START Records for the task

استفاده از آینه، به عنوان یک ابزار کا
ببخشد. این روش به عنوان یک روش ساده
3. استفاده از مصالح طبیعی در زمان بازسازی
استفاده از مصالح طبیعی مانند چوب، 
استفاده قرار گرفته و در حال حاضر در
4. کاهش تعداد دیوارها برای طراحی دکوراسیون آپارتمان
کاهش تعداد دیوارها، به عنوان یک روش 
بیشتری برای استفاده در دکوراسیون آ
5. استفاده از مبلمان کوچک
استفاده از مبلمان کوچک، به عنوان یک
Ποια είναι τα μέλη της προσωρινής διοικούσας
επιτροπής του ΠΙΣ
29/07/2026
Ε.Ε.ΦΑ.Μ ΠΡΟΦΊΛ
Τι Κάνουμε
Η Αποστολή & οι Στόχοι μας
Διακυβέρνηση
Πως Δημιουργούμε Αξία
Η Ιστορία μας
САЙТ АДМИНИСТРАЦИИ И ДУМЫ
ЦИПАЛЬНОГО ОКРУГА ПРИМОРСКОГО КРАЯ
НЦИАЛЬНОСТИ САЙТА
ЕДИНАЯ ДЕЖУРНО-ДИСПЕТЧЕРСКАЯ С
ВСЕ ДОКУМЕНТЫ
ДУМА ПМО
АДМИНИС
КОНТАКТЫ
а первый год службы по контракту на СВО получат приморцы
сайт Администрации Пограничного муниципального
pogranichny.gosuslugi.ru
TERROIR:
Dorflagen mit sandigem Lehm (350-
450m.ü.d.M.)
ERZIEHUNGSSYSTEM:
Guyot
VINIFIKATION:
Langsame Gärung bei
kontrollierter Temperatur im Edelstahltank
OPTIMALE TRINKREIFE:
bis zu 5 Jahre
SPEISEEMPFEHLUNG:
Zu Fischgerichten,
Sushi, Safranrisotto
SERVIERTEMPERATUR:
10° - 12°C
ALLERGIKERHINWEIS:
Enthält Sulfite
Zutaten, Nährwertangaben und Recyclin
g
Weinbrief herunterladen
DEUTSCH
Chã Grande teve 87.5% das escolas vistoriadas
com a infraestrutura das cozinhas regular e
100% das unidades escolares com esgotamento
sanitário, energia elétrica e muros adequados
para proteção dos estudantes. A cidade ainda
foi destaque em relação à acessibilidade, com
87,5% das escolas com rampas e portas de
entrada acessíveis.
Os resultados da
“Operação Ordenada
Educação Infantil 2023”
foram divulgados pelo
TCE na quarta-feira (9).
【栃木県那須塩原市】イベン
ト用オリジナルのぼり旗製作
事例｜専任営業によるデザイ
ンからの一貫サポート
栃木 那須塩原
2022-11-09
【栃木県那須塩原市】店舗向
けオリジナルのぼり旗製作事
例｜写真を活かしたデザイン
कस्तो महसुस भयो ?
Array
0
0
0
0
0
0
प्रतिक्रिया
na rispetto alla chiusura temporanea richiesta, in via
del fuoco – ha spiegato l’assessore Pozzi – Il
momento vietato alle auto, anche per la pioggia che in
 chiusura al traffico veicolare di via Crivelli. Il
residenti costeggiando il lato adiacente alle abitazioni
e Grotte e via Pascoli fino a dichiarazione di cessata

END Records for the task

Activity:
Could you write out, exactly as they stand, only the lines above that begin at the line with "foram divulgados pelo" and stop after the line with "del fuoco –"?

Response area:
foram divulgados pelo
TCE na quarta-feira (9).
【栃木県那須塩原市】イベン
ト用オリジナルのぼり旗製作
事例｜専任営業によるデザイ
ンからの一貫サポート
栃木 那須塩原
2022-11-09
【栃木県那須塩原市】店舗向
けオリジナルのぼり旗製作事
例｜写真を活かしたデザイン
कस्तो महसुस भयो ?
Array
0
0
0
0
0
0
प्रतिक्रिया
na rispetto alla chiusura temporanea richiesta, in via
del fuoco – ha spiegato l’assessore Pozzi – Il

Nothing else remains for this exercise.